У столиков с угощениями толпилась тьма народу. Как в хлебной лавке. Но этих хлебом не корми — дай посудачить.
— А вы слышали новость? Агату-то, художницу, третьего дня ранили из пистолета. Поэтому она на балу и не появилась, — говорила одна грузная дама с ярко накрашенными губами.
— Как ранили? Почему ранили? — наперебой спрашивали остальные.
— В таких делах всегда замешана ревность, — многозначительно упирала та.
Я миновала сплетниц, с трудом сдерживая отвращение. Никогда не переваривала тех, кто перемывает другим косточки. Став так, чтобы не мешать танцующим, я поймала себя на мысли, что балы Мериламии мало чем отличаются от наших дискотек. Тот же шум, та же еда, та же праздная болтовня. Сказав, что пары кружились в танце, я выразилась неточно. Они не кружились — они тряслись под быструю музыку, как куклы со встроенным механизмом. А когда оркестр уставал и смычки затягивали блюз, зал приходил в какое-то оцепенение. Было слышно, как стучат по паркету каблуки, как шуршат шугою платья. А в нос бил неистребимый запах одеколона.
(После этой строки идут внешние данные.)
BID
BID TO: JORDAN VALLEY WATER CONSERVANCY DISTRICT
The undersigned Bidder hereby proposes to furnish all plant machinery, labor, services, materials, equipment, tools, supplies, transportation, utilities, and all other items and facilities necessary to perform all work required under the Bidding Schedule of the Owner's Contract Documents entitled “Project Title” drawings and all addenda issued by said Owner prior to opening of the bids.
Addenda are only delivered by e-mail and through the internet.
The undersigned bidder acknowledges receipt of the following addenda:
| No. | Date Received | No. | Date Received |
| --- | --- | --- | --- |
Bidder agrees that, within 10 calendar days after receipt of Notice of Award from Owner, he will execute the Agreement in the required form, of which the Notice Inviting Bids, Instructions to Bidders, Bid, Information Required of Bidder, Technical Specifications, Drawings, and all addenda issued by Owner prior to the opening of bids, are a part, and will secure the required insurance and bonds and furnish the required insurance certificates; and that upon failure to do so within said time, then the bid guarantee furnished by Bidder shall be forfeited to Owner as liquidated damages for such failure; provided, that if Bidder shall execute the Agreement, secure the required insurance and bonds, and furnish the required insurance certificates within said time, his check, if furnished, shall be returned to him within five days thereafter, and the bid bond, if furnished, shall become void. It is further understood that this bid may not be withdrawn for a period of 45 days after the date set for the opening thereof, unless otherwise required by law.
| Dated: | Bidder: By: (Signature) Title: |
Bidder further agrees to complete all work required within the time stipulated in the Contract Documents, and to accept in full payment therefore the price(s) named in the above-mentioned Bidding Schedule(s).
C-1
Мне стало тоскливо, так тоскливо, что хоть вой. Желание наказать Пуаро пропало — хотелось лишь снова увидеть его глазки-пуговки да смешной маленький хвостик. В зале не было никого, кто бы хоть капельку меня понимал. В основном, гости сами нуждались в понимании. Особенно один докучливый тип. Он назвался Ануаром и сказал, что в наш век люди совсем потеряли вкус к жизни.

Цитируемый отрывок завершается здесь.